HELENA — The use of video communications and social media platforms has been an avenue for faith-based organizations to stay connected to members of their congregations during the COVID-19 pandemic.
"Many of the parishes were not able to do it. They did not have the equipment or the volunteers, some just use their phone, but long-term, that just was not enough, so we tried here at the Cathedral, and at the Diocese to use technology to allow people to log in right into us," said Bishop Austin Anthony Vetter of the Roman Catholic Dioceses of Helena.
Rabbi Chaim Bruk, of Chabad Lubavitch of Montana, based out of Bozeman says in March of 2020, he took the shutdown seriously and immediately switched to using online tools to keep his family and others in the community safe.
Being a native New Yorker, Rabbi Bruk lost his uncle to COVID-19, as well as others close to him during the pandemic. "About 80 colleagues and relatives that died in a span of two weeks," he said.
Both religious leaders agree that relying on technology during the pandemic was vital, although it is not a long-term solution to replace human interaction. They stress the importance of mental health and the feeling of isolation that some of their members experienced.
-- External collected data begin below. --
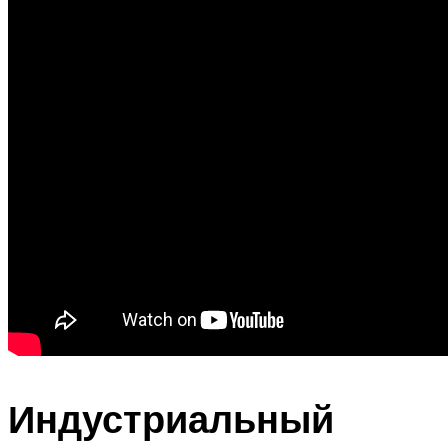
Индустриальный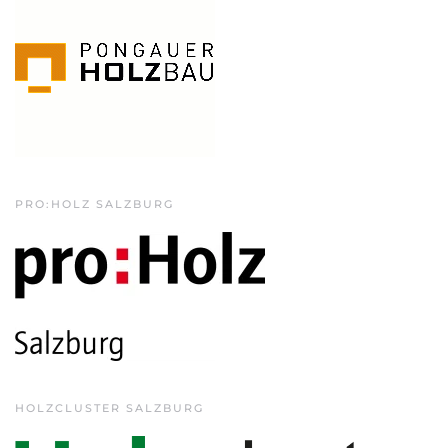
PRO:HOLZ SALZBURG
HOLZCLUSTER SALZBURG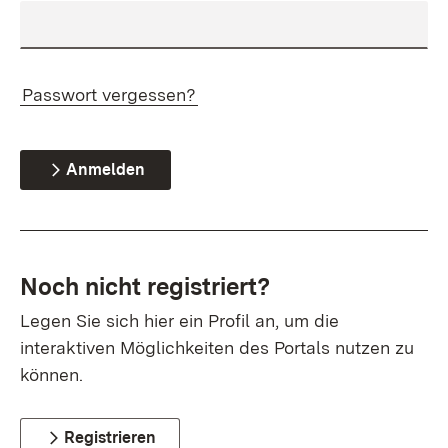
Passwort vergessen?
Anmelden
Noch nicht registriert?
Legen Sie sich hier ein Profil an, um die
interaktiven Möglichkeiten des Portals nutzen zu
können.
Registrieren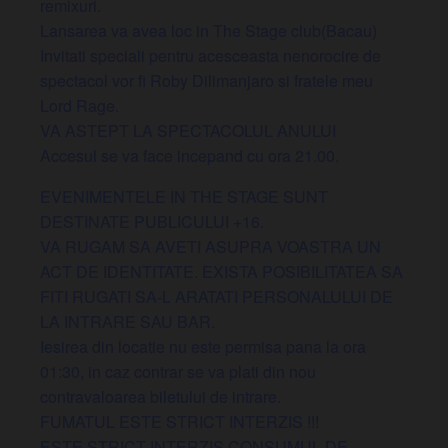
remixuri.
Lansarea va avea loc in The Stage club(Bacau)
Invitati speciali pentru acesceasta nenorocire de
spectacol vor fi Roby Dilimanjaro si fratele meu
Lord Rage.
VA ASTEPT LA SPECTACOLUL ANULUI
Accesul se va face incepand cu ora 21.00.
EVENIMENTELE IN THE STAGE SUNT
DESTINATE PUBLICULUI +16.
VA RUGAM SA AVETI ASUPRA VOASTRA UN
ACT DE IDENTITATE. EXISTA POSIBILITATEA SA
FITI RUGATI SA-L ARATATI PERSONALULUI DE
LA INTRARE SAU BAR.
Iesirea din locatie nu este permisa pana la ora
01:30, in caz contrar se va plati din nou
contravaloarea biletului de intrare.
FUMATUL ESTE STRICT INTERZIS !!!
ESTE STRICT INTERZIS CONSUMUL DE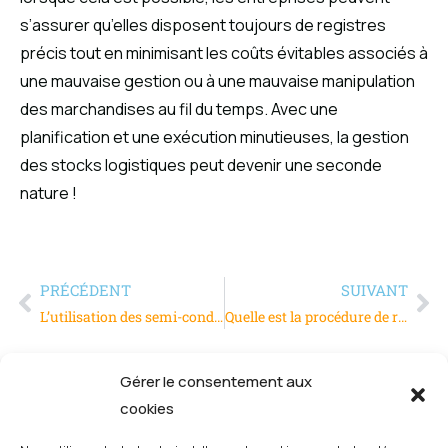
s’assurer qu’elles disposent toujours de registres
précis tout en minimisant les coûts évitables associés à
une mauvaise gestion ou à une mauvaise manipulation
des marchandises au fil du temps. Avec une
planification et une exécution minutieuses, la gestion
des stocks logistiques peut devenir une seconde
nature !
PRÉCÉDENT
SUIVANT
L’utilisation des semi-conducteurs dans l’industrie automobile
Quelle est la procédure de rotation des stocks ?
Gérer le consentement aux
cookies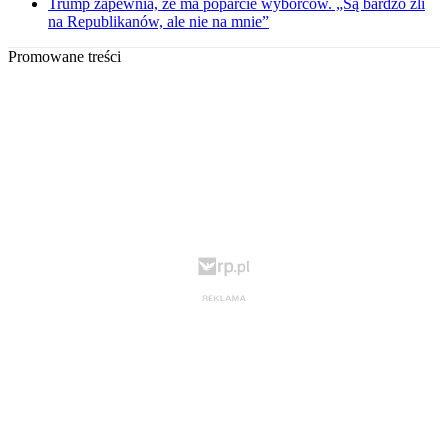
Trump zapewnia, że ma poparcie wyborców. „Są bardzo źli
na Republikanów, ale nie na mnie”
Promowane treści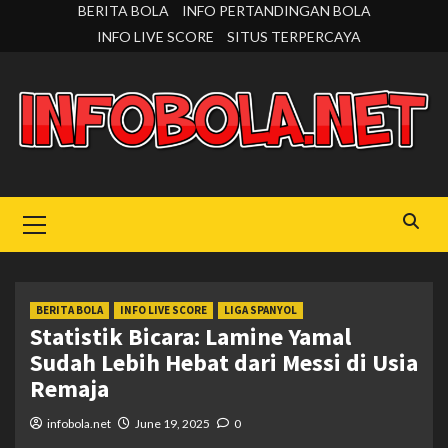
Skip
BERITA BOLA
INFO PERTANDINGAN BOLA
to
INFO LIVE SCORE
SITUS TERPERCAYA
content
Primary
Menu
BERITA BOLA
INFO LIVE SCORE
LIGA SPANYOL
Statistik Bicara: Lamine Yamal
Sudah Lebih Hebat dari Messi di Usia
Remaja
infobola.net
June 19, 2025
0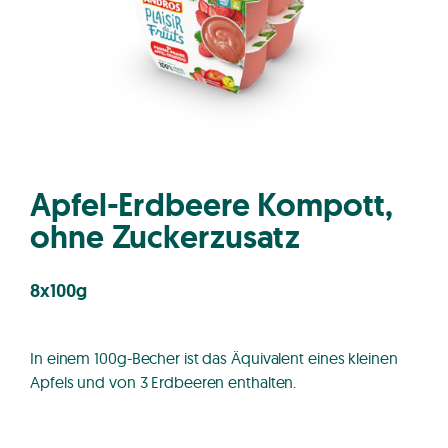
Apfel-Erdbeere Kompott,
ohne Zuckerzusatz
8x100g
In einem 100g-Becher ist das Äquivalent eines kleinen
Apfels und von 3 Erdbeeren enthalten.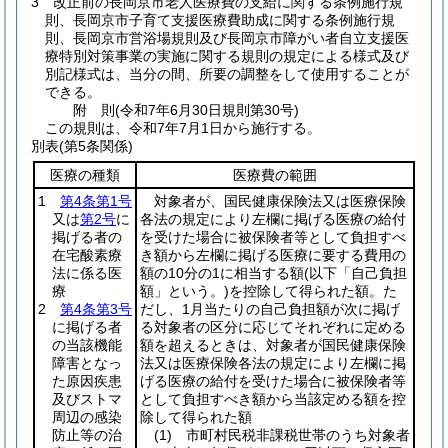
3
改正前の長岡京市老人医療費の支給に関する条例施行規
則、長岡京市子育て支援医療費助成に関する条例施行規
則、長岡京市営浴場規則及び長岡京市障がい者自立支援医
療特別対策事業の実施に関する規則の規定による様式及び
別記様式は、当分の間、所要の調整をして使用することが
できる。
附
則
(令和7年6月30日
規則第30号)
この規則は、令和7年7月1日から施行する。
別表
(第5条関係)
医療の種類
医療費の範囲
1
第4条第1号
対象者が、国民健康保険法又は医療保険
又は
第2号
に
各法の規定により左欄に掲げる医療の給付
掲げる者の
を受けた場合に被保険者等として負担すべ
在宅酸素療
き額から左欄に掲げる医療に要する費用の
法に係る医
額の10分の1に相当する額
(以下「自己負担
療
額」という。)
を控除して得られた額。た
2
第4条第3号
だし、1月当たりの自己負担額が次に掲げ
に掲げる者
る対象者の区分に応じてそれぞれに定める
の当該機能
額を超えるときは、対象者が国民健康保険
障害となっ
法又は医療保険各法の規定により左欄に掲
た原因疾患
げる医療の給付を受けた場合に被保険者等
及びストマ
として負担すべき額から当該定める額を控
周辺の感染
除して得られた額
防止等の治
(1)
市町村民税非課税世帯のうち対象者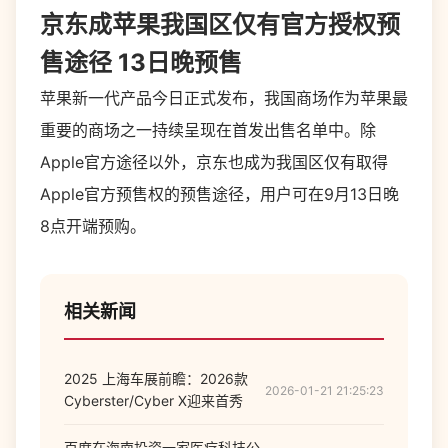
京东成苹果我国区仅有官方授权预
售途径 13日晚预售
苹果新一代产品今日正式发布，我国商场作为苹果最
重要的商场之一持续呈现在首发出售名单中。除
Apple官方途径以外，
京东
也成为我国区仅有取得
Apple官方预售权的预售途径，用户可在9月13日晚
8点开端预购。
相关新闻
2025 上海车展前瞻：2026款
2026-01-21 21:25:23
Cyberster/Cyber X迎来首秀
百度在海南投资一家医疗科技公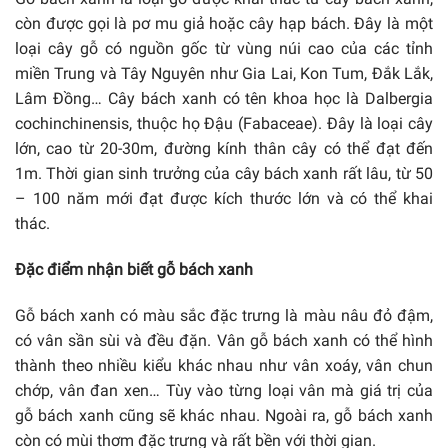
còn được gọi là pơ mu giả hoặc cây hạp bách. Đây là một
loại cây gỗ có nguồn gốc từ vùng núi cao của các tỉnh
miền Trung và Tây Nguyên như Gia Lai, Kon Tum, Đắk Lắk,
Lâm Đồng… Cây bách xanh có tên khoa học là Dalbergia
cochinchinensis, thuộc họ Đậu (Fabaceae). Đây là loại cây
lớn, cao từ 20-30m, đường kính thân cây có thể đạt đến
1m. Thời gian sinh trưởng của cây bách xanh rất lâu, từ 50
– 100 năm mới đạt được kích thước lớn và có thể khai
thác.
Đặc điểm nhận biết gỗ bách xanh
Gỗ bách xanh có màu sắc đặc trưng là màu nâu đỏ đậm,
có vân sần sùi và đều đặn. Vân gỗ bách xanh có thể hình
thành theo nhiều kiểu khác nhau như vân xoáy, vân chun
chớp, vân đan xen… Tùy vào từng loại vân mà giá trị của
gỗ bách xanh cũng sẽ khác nhau. Ngoài ra, gỗ bách xanh
còn có mùi thơm đặc trưng và rất bền với thời gian.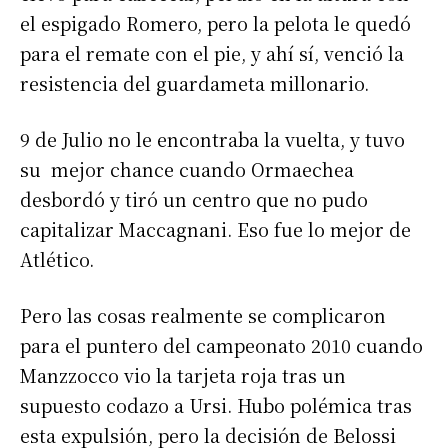
el espigado Romero, pero la pelota le quedó
para el remate con el pie, y ahí sí, venció la
resistencia del guardameta millonario.
9 de Julio no le encontraba la vuelta, y tuvo
su mejor chance cuando Ormaechea
desbordó y tiró un centro que no pudo
capitalizar Maccagnani. Eso fue lo mejor de
Atlético.
Pero las cosas realmente se complicaron
para el puntero del campeonato 2010 cuando
Manzzocco vio la tarjeta roja tras un
supuesto codazo a Ursi. Hubo polémica tras
esta expulsión, pero la decisión de Belossi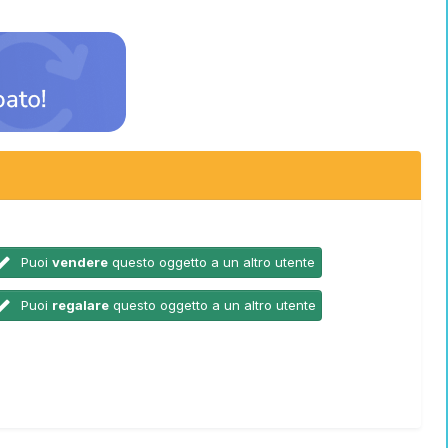
Puoi
vendere
questo oggetto a un altro utente
Puoi
regalare
questo oggetto a un altro utente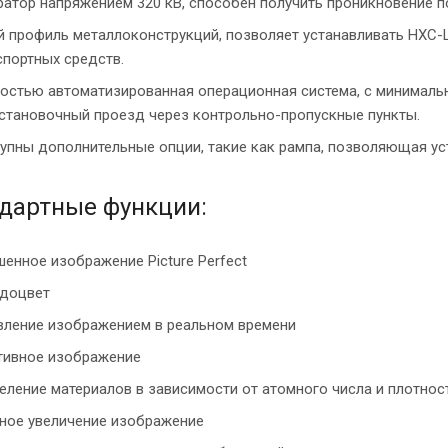
ратор напряжением 320 кВ, способен получить проникновение п
й профиль металлоконструкций, позволяет устанавливать HXC
спортных средств.
остью автоматизированная операционная система, с минималь
становочный проезд через контрольно-пропускные пункты.
упны дополнительные опции, такие как рампа, позволяющая уст
дартные функции:
шенное изображение Picture Perfect
доцвет
вление изображением в реальном времени
тивное изображение
еление материалов в зависимости от атомного числа и плотнос
ное увеличение изображение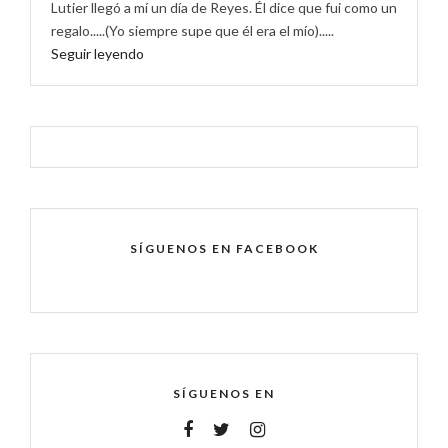
Lutier llegó a mí un día de Reyes. Él dice que fui como un
regalo.....(Yo siempre supe que él era el mío).....
Seguir leyendo
SÍGUENOS EN FACEBOOK
SÍGUENOS EN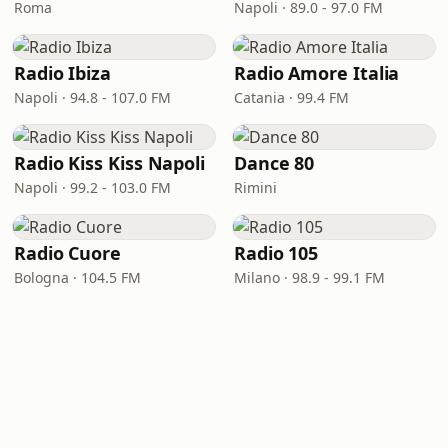
Roma
Napoli · 89.0 - 97.0 FM
Radio Ibiza
Radio Amore Italia
Napoli · 94.8 - 107.0 FM
Catania · 99.4 FM
Radio Kiss Kiss Napoli
Dance 80
Napoli · 99.2 - 103.0 FM
Rimini
Radio Cuore
Radio 105
Bologna · 104.5 FM
Milano · 98.9 - 99.1 FM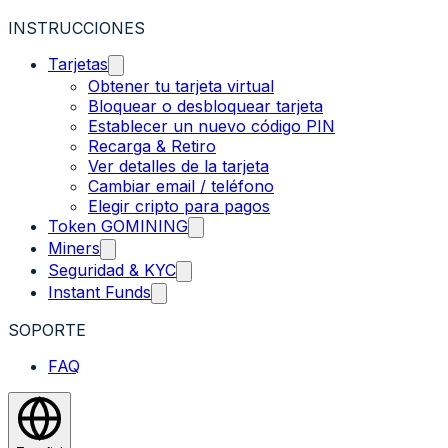
INSTRUCCIONES
Tarjetas
Obtener tu tarjeta virtual
Bloquear o desbloquear tarjeta
Establecer un nuevo código PIN
Recarga & Retiro
Ver detalles de la tarjeta
Cambiar email / teléfono
Elegir cripto para pagos
Token GOMINING
Miners
Seguridad & KYC
Instant Funds
SOPORTE
FAQ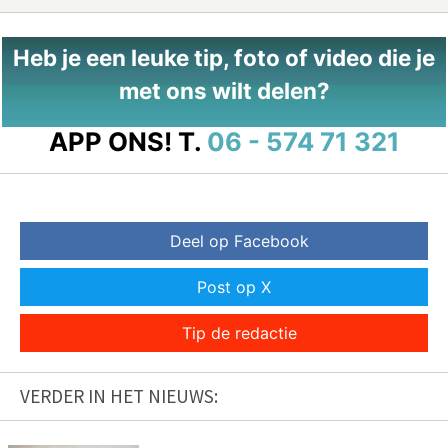
Heb je een leuke tip, foto of video die je
met ons wilt delen?
APP ONS!
T.
06 - 574 71 321
Deel op Facebook
Post op X
Tip de redactie
VERDER IN HET NIEUWS: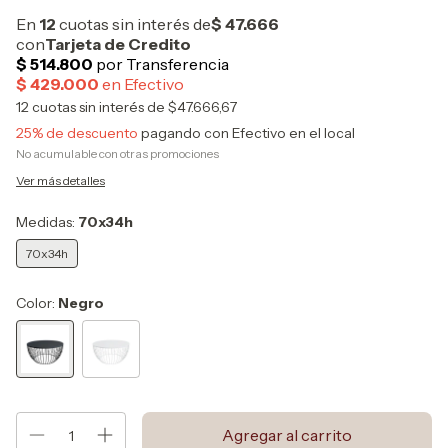
12
cuotas sin interés de
$47.666,67
25% de descuento
pagando con Efectivo en el local
No acumulable con otras promociones
Ver más detalles
Medidas:
70x34h
70x34h
Color:
Negro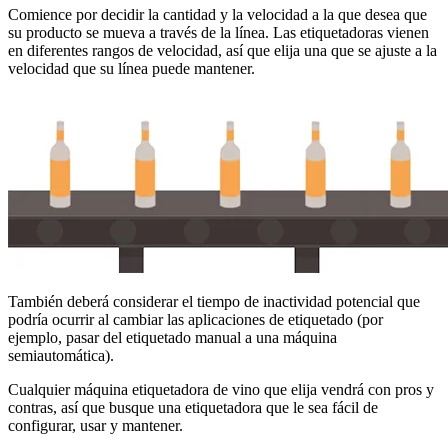
Comience por decidir la cantidad y la velocidad a la que desea que
su producto se mueva a través de la línea. Las etiquetadoras vienen
en diferentes rangos de velocidad, así que elija una que se ajuste a la
velocidad que su línea puede mantener.
También deberá considerar el tiempo de inactividad potencial que
podría ocurrir al cambiar las aplicaciones de etiquetado (por
ejemplo, pasar del etiquetado manual a una máquina
semiautomática).
Cualquier máquina etiquetadora de vino que elija vendrá con pros y
contras, así que busque una etiquetadora que le sea fácil de
configurar, usar y mantener.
"People struggle with isolation on a good day in Montana. Now, you literally take away their lifeline, like, shutting down services," said Rabbi Brunk.
Especially the most vulnerable to the coronavirus, "home-ridden or in nursing facilities, you know, this isolation is harder on them than it is on any of us, I think," said Bishop Vetter.
According to Catholic tradition, receiving the sacrament of Communion is a large part of the faith.
"We cannot receive the holy communion at home. Now, you can receive a spiritual communion in which Jesus comes to us because we are not able to receive communion, but that is different from being able to receive the body, blood, soul, and divinity of Jesus is what we believe it is," said Bishop Vetter.
Rabbi Bruk, agrees, "technology can never replace the human touch. Technology can never replace human interaction."